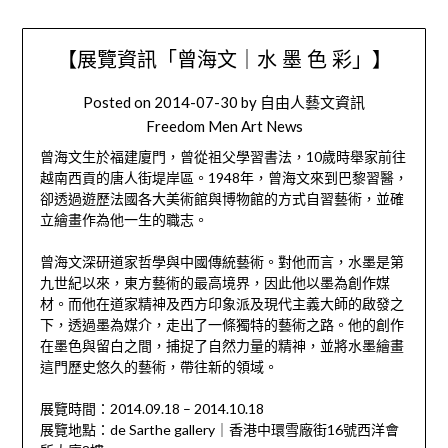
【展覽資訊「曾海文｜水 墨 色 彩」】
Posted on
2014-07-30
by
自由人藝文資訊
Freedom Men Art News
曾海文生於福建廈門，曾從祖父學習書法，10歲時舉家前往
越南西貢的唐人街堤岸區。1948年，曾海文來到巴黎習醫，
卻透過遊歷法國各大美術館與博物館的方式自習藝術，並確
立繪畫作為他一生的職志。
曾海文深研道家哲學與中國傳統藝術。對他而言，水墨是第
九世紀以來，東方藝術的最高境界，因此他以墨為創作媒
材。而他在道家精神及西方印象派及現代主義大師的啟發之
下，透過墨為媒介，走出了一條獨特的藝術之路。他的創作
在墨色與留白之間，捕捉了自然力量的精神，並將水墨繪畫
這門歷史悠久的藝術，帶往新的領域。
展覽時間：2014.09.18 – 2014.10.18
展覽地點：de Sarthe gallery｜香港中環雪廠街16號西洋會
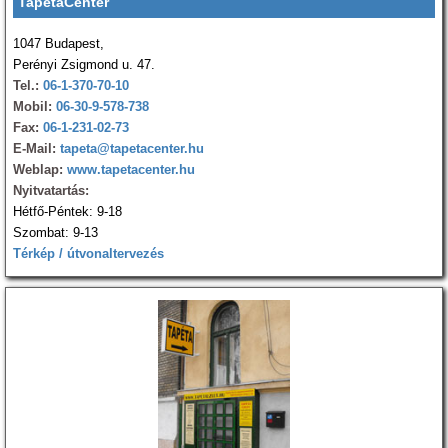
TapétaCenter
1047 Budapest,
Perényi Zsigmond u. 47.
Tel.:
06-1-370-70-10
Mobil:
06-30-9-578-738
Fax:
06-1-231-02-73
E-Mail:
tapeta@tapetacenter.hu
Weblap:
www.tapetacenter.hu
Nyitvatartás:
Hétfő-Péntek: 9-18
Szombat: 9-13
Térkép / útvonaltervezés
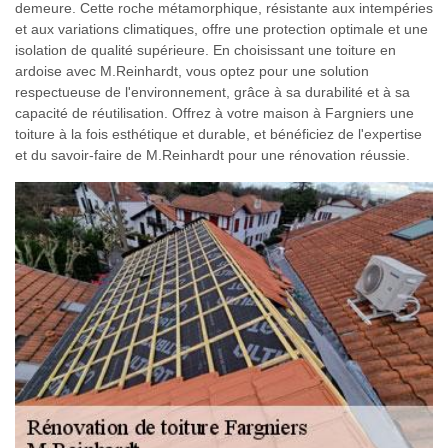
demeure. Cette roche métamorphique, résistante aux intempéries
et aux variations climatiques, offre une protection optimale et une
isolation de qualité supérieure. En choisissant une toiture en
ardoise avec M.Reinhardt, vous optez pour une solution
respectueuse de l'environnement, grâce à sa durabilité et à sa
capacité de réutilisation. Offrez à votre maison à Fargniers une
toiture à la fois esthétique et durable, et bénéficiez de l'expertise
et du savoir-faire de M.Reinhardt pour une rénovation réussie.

▸ **About this exercise**
Retype each entry precisely. Skip images entirely.

▸ **Written solution**
【展覽資訊「曾海文｜水 墨 色 彩」】
Posted on
2014-07-30
by
自由人藝文資訊
Freedom Men Art News
曾海文生於福建廈門，曾從祖父學習書法，10歲時舉家前往
越南西貢的唐人街堤岸區。1948年，曾海文來到巴黎習醫，
卻透過遊歷法國各大美術館與博物館的方式自習藝術，並確
立繪畫作為他一生的職志。
曾海文深研道家哲學與中國傳統藝術。對他而言，水墨是第
九世紀以來，東方藝術的最高境界，因此他以墨為創作媒
材。而他在道家精神及西方印象派及現代主義大師的啟發之
下，透過墨為媒介，走出了一條獨特的藝術之路。他的創作
在墨色與留白之間，捕捉了自然力量的精神，並將水墨繪畫
這門歷史悠久的藝術，帶往新的領域。
展覽時間：2014.09.18 – 2014.10.18
展覽地點：de Sarthe gallery｜香港中環雪廠街16號西洋會
TapétaCenter
1047 Budapest,
Perényi Zsigmond u. 47.
Tel.:
06-1-370-70-10
Mobil:
06-30-9-578-738
Fax:
06-1-231-02-73
E-Mail:
tapeta@tapetacenter.hu
Weblap:
www.tapetacenter.hu
Nyitvatartás:
Hétfő-Péntek: 9-18
Szombat: 9-13
Térkép / útvonaltervezés
demeure. Cette roche métamorphique, résistante aux intempéries
et aux variations climatiques, offre une protection optimale et une
isolation de qualité supérieure. En choisissant une toiture en
ardoise avec M.Reinhardt, vous optez pour une solution
respectueuse de l'environnement, grâce à sa durabilité et à sa
capacité de réutilisation. Offrez à votre maison à Fargniers une
toiture à la fois esthétique et durable, et bénéficiez de l'expertise
et du savoir-faire de M.Reinhardt pour une rénovation réussie.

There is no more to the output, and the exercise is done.